Ontem, contou-me que, enquanto varria do chão da escola algo que tinha sujado, um menino passou e riu-se dela enquanto a chamava de varredora (isto é mesmo um insulto?!!!)

Um dia, no aniversário de um amiguinho, a Lara, que na altura tinha 5 anos, estava a rir-se de outra menina, porque era mais gordinha.

Foram excelentes oportunidades de ensinar à minha filha alguma coisa sobre o respeito e a tolerância em relação aos outros.

Nos primeiros dois casos eu disse-lhe que não devia dar ouvidos a conversas idiotas e que, ter sapatos velhos (no caso particular dela) era sinónimo de uma infância feliz e um estilo de vida sustentável e minimalista, e varrer o chão era sinónimo de dignidade, responsabilidade e consciência. Disse-lhe, também, que talvez os meninos que gozaram com ela não tenham pais muito disponíveis para lhes explicarem as coisas ou que deviam estar muito tristes, porque pessoas felizes não chateiam ninguém (não me julguem, não sou perfeita!).

No terceiro caso, expliquei-lhe porque é que ela não quer estar na parte dos "idiotas" (desculpem-me novamente a falta de tato, não sou mesmo nada perfeita). Expliquei-lhe, como o faço muitas vezes quando chateia os irmãos, que a nossa tristeza não nos dá direito a causar sofrimento aos outros.

Na minha infância, passei muitos intervalos escondida na casa de banho, com medo dos outros meninos.

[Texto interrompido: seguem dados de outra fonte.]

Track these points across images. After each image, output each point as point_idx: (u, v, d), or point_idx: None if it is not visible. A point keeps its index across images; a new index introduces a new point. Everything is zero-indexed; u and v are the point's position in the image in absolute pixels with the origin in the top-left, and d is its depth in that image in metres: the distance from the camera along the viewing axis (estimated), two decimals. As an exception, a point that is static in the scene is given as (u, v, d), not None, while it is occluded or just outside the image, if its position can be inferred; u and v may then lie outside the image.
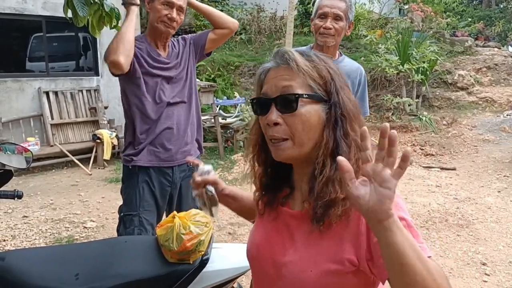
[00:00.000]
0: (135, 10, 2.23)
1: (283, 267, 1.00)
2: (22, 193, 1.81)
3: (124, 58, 2.08)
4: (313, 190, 0.95)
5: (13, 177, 1.93)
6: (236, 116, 7.92)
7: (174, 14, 2.18)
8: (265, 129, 0.99)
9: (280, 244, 1.03)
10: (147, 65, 2.24)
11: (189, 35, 2.50)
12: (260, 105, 1.00)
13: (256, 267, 1.12)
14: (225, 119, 7.78)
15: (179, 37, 2.45)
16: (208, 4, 10.79)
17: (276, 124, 0.95)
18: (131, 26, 2.18)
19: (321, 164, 0.94)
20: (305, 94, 0.95)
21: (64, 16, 2.54)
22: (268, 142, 1.00)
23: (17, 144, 1.99)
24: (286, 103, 0.95)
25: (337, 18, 2.13)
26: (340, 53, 2.30)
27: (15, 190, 1.80)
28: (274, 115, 0.95)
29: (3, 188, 1.83)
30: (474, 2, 16.33)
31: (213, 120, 7.27)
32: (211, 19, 2.44)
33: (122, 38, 2.11)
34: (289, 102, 0.94)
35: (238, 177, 5.97)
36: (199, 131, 2.51)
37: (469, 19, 12.50)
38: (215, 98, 7.69)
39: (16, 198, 1.78)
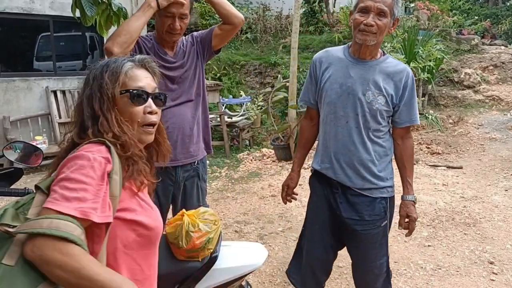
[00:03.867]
0: (147, 8, 2.11)
1: None
2: (33, 191, 1.82)
3: (118, 48, 2.03)
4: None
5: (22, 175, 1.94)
6: (242, 115, 7.94)
7: (177, 23, 2.16)
8: (139, 116, 1.24)
9: None
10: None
11: (198, 32, 2.46)
12: (140, 96, 1.25)
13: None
14: (231, 118, 7.80)
15: (189, 35, 2.43)
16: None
17: (156, 113, 1.28)
18: (138, 20, 2.10)
19: (163, 139, 1.40)
20: (167, 95, 1.37)
21: (71, 15, 2.56)
22: (138, 126, 1.25)
23: (27, 143, 2.01)
24: (160, 100, 1.31)
25: (381, 13, 1.86)
26: (383, 52, 2.07)
27: (25, 188, 1.81)
28: (154, 106, 1.27)
29: (13, 186, 1.84)
30: (481, 0, 16.23)
31: (219, 119, 7.28)
32: (220, 11, 2.35)
33: (124, 29, 2.08)
34: (160, 99, 1.31)
35: (244, 175, 5.98)
36: (207, 130, 2.49)
37: (476, 17, 12.44)
38: (221, 97, 7.71)
39: (26, 196, 1.79)
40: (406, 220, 2.12)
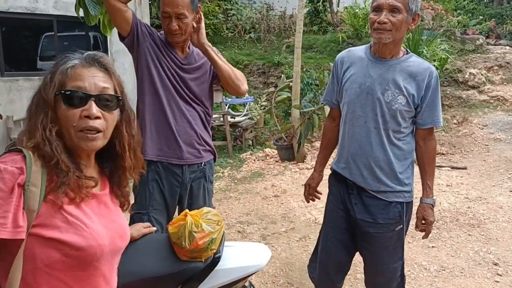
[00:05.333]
0: None
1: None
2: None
3: None
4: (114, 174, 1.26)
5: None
6: (245, 115, 7.94)
7: (174, 23, 2.12)
8: (74, 120, 1.10)
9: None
10: (163, 57, 2.22)
11: None
12: (75, 98, 1.11)
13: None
14: (234, 118, 7.79)
15: None
16: (217, 3, 10.68)
17: (97, 117, 1.12)
18: None
19: (128, 154, 1.22)
20: (120, 97, 1.19)
21: (75, 15, 2.57)
22: (76, 132, 1.11)
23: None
24: (107, 102, 1.15)
25: (394, 10, 1.83)
26: (407, 50, 2.03)
27: None
28: (95, 109, 1.11)
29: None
30: (485, 0, 16.15)
31: (222, 119, 7.28)
32: (220, 78, 2.30)
33: None
34: (110, 102, 1.15)
35: (247, 175, 5.98)
36: (211, 137, 2.48)
37: (480, 17, 12.38)
38: (224, 97, 7.70)
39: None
40: (423, 222, 2.10)
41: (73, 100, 1.10)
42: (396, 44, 1.95)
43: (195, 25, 2.21)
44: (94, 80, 1.13)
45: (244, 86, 2.35)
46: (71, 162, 1.11)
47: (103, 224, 1.16)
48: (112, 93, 1.16)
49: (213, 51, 2.26)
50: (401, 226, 2.06)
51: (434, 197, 2.10)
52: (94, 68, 1.15)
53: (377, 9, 1.87)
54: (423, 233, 2.15)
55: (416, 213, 2.12)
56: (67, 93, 1.10)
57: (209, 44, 2.26)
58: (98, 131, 1.12)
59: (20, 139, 1.11)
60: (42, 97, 1.11)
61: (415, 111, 1.98)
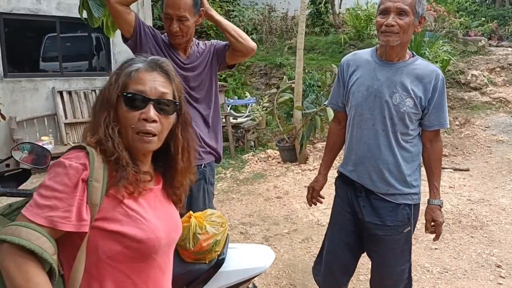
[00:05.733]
0: None
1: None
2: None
3: None
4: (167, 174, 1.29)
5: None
6: (247, 116, 7.94)
7: (174, 25, 2.14)
8: (133, 122, 1.15)
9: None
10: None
11: (217, 42, 2.45)
12: (136, 101, 1.15)
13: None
14: (236, 119, 7.80)
15: (209, 41, 2.43)
16: (219, 4, 10.70)
17: (154, 121, 1.15)
18: None
19: (180, 156, 1.26)
20: (177, 103, 1.22)
21: (77, 16, 2.58)
22: (133, 133, 1.16)
23: (35, 144, 2.01)
24: (165, 106, 1.18)
25: (401, 13, 1.85)
26: (413, 53, 2.05)
27: (34, 188, 1.81)
28: (153, 113, 1.15)
29: (21, 187, 1.84)
30: (487, 2, 16.13)
31: (224, 120, 7.29)
32: (228, 37, 2.32)
33: None
34: (168, 106, 1.19)
35: (249, 176, 5.98)
36: (217, 138, 2.49)
37: (482, 19, 12.36)
38: (226, 98, 7.71)
39: (34, 197, 1.79)
40: (432, 224, 2.09)
41: (134, 103, 1.15)
42: (403, 47, 1.96)
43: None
44: (155, 84, 1.18)
45: (252, 42, 2.38)
46: (129, 158, 1.16)
47: (159, 217, 1.20)
48: (171, 98, 1.20)
49: (216, 13, 2.35)
50: (409, 228, 2.06)
51: (441, 198, 2.10)
52: (155, 72, 1.20)
53: (385, 12, 1.89)
54: (433, 235, 2.13)
55: (425, 215, 2.12)
56: (128, 95, 1.15)
57: (211, 9, 2.34)
58: (154, 134, 1.17)
59: (84, 135, 1.18)
60: (106, 96, 1.17)
61: (422, 113, 1.99)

Durante muito tempo, sentia-me aterrorizada sempre que caminhava pela escola. Sentia-me um alvo. Nunca me espancaram, mas levei alguns estalos e fui gozada muitas vezes: pela minha roupa, pelo meu jeito assustado, por ser mais pequenina, mais magra, por vestir rosa com vermelho, mas sobretudo porque era permitido que isso acontecesse. Professores e auxiliares nada faziam. Se alguma vez fui defendida por alguém, foi por outros miúdos, mais velhos, quando assistiam a algo.

O que vos posso dizer é que não sentia grande afeto pelas pessoas. Em geral. E tinha apenas 10 anos.

Na altura não existia Net, não existiam Redes Sociais, não existia tanta informação perturbadora disponível. Existiam livros na biblioteca e eles salvaram a minha sanidade mental. Tive sorte.

Por isso e não desculpando a opção violenta, tentemos não julgar demasiado rápido, como se alguém nascesse bom ou mau e a sociedade nada tivesse a dizer sobre o ambiente que cria para as nossas crianças e  jovens.

Sejamos honestos. Somos demasiado permissivos com idiotices. Somos, ainda hoje, em adultos, em ambiente laboral, nas lojas, nas ruas, no trânsito, nas festas e até nas famílias, demasiado permissivos com todo o tipo de abuso emocional provocado sobre os "diferentes", os "mais fracos", os "esquisitos".

Somos absurdamente tolerantes com idiotas que passam a vida a meter-se na vida dos outros, tecendo comentários pessoais, despropositados e ofensivos em público, humilhando gratuitamente alguém a troco de nada e nada tolerantes com coisas que não nos dizem respeito nenhum: como a roupa que cada um veste, os seus hábitos ou as suas opções pessoais.

Tornemos o mundo um local um pouco mais agradável para estar, cuidemos, desde cedo, da saúde mental das nossas crianças, e talvez passe a existir menos ódio nas mentes de pessoas tão jovens.